ル・カレのスパイ小説の中でも、傑作中の傑作とうたわれる本作を監督したのは「ぼくのエリ 200歳の少女」のトーマス・アルフレッドソン。若手ながら、静けさのなかに緊張感がみなぎるじっくりとした語り口で、スパイ映画のなかでも独特のトーンに仕上げている。男優陣がずらりと並んだ会見は、エレガントな英国メンズ・クラブといったおもむき。イギリス風のひねったジョークも飛び出すリラックスした雰囲気からは、チームワークの良さがにじみ出ていた。

併設のオリゾンティ部門では9月8日(現地時間)、塚本晋也監督がCoccoをヒロインに起用した「KOTOKO」が上映され、喝采を浴びた。べネチアの常連で、一昨年には「鉄男 THE BULLET MAN」をコンペに出品している塚本監督には、地元イタリアのファンが多い。
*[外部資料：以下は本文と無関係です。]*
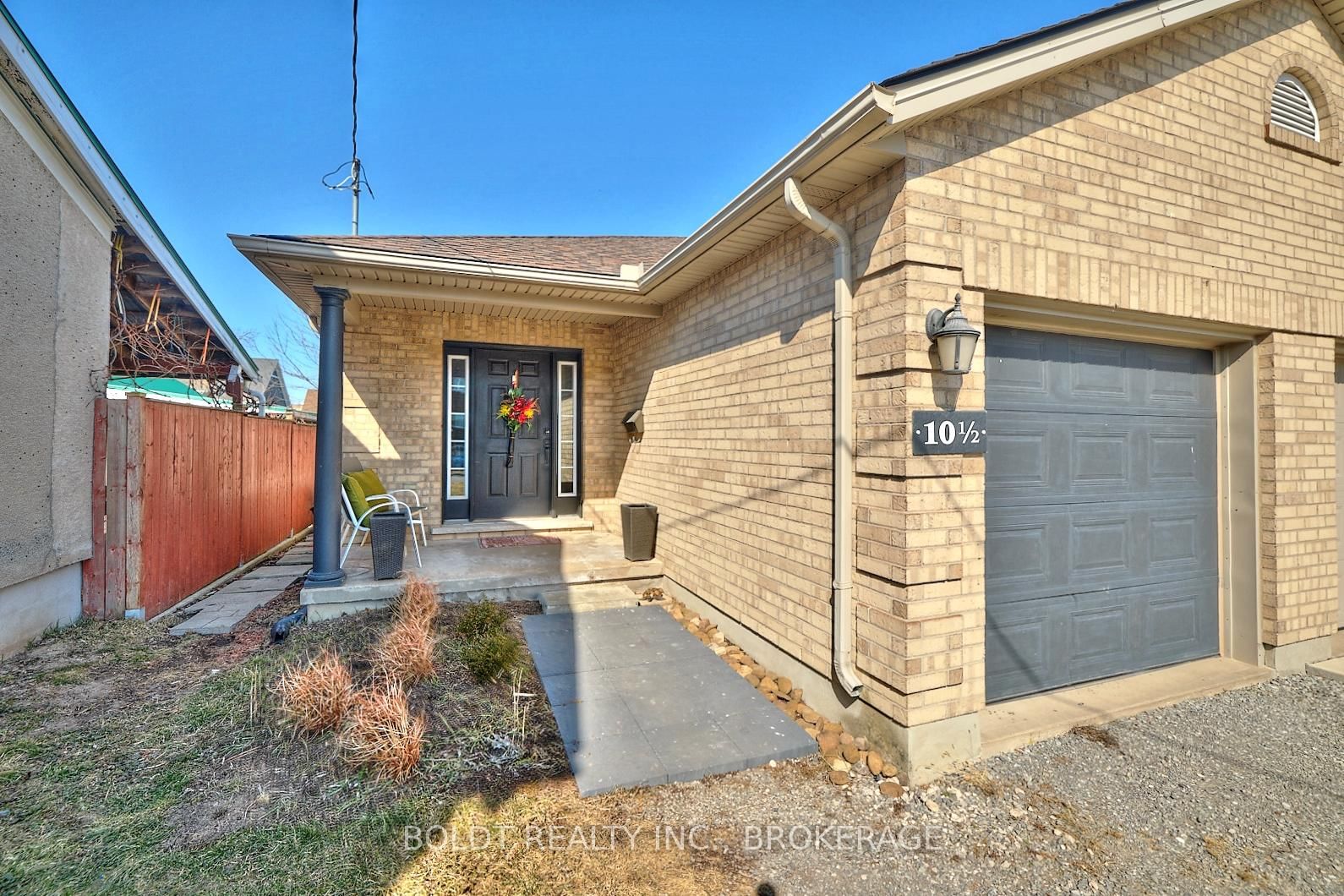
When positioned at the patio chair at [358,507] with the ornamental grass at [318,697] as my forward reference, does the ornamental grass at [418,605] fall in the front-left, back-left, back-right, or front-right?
front-left

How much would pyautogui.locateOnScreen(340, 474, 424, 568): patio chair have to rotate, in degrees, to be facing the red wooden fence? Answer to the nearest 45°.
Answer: approximately 180°

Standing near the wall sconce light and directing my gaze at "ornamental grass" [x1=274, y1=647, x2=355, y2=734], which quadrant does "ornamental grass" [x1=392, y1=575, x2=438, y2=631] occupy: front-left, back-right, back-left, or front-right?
front-right

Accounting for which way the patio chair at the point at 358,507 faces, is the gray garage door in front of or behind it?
in front

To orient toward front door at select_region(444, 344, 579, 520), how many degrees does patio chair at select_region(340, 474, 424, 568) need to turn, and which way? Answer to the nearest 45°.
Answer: approximately 45° to its left

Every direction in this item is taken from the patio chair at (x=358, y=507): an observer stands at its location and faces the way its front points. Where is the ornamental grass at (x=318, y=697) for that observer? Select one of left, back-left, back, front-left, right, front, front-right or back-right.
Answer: right

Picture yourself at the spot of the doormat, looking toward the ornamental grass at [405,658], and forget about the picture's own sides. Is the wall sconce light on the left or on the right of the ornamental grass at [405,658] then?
left

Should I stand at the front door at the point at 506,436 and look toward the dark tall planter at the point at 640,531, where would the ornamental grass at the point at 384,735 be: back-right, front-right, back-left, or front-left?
front-right

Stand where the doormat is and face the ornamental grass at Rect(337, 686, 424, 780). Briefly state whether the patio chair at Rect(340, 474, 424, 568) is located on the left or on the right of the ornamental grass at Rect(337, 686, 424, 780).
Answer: right

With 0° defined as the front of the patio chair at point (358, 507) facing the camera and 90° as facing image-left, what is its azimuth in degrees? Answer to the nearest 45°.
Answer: approximately 270°
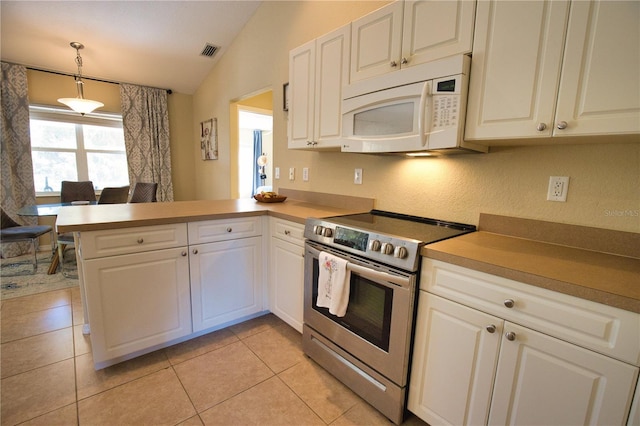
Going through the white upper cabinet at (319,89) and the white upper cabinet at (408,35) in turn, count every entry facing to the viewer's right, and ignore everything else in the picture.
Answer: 0

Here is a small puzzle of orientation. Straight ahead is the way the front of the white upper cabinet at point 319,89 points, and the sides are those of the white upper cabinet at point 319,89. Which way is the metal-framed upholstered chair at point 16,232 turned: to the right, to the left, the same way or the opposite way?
the opposite way

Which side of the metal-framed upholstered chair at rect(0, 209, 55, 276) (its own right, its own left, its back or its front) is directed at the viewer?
right

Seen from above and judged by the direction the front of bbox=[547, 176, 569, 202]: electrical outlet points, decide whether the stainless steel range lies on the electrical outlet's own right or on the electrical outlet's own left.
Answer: on the electrical outlet's own right

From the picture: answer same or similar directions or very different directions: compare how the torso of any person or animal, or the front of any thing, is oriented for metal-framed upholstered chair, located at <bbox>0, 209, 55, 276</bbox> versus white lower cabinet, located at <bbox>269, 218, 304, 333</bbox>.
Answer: very different directions

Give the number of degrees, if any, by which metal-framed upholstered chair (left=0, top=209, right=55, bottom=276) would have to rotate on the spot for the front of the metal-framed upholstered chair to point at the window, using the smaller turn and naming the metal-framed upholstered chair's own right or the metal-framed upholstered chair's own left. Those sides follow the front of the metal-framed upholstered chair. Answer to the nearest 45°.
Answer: approximately 45° to the metal-framed upholstered chair's own left

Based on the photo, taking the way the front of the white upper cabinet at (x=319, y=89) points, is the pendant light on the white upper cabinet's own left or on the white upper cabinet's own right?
on the white upper cabinet's own right

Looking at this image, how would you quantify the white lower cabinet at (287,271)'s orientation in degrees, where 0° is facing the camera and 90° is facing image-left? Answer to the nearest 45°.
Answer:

この日も会場はほぼ満席状態で、終映後には日本語でサインを求める外国人ファンの姿も見受けられた。

塚本監督がCoccoにほれこんで企画したという物語は、子どもを愛するあまり世の中にうまく対応できず、精神に異常をきたしていくシングルマザーの姿を描いたもの。3.11の東日本大震災後の状況や、幼い子どもを持つ塚本監督の個人的な経験なども反映されたという、痛くせつなくパワフルなドラマだ。衝撃的なシーンもあるものの、ユーモラスな場面では笑いが起きるなど、場内はビビッドな反応に包まれた。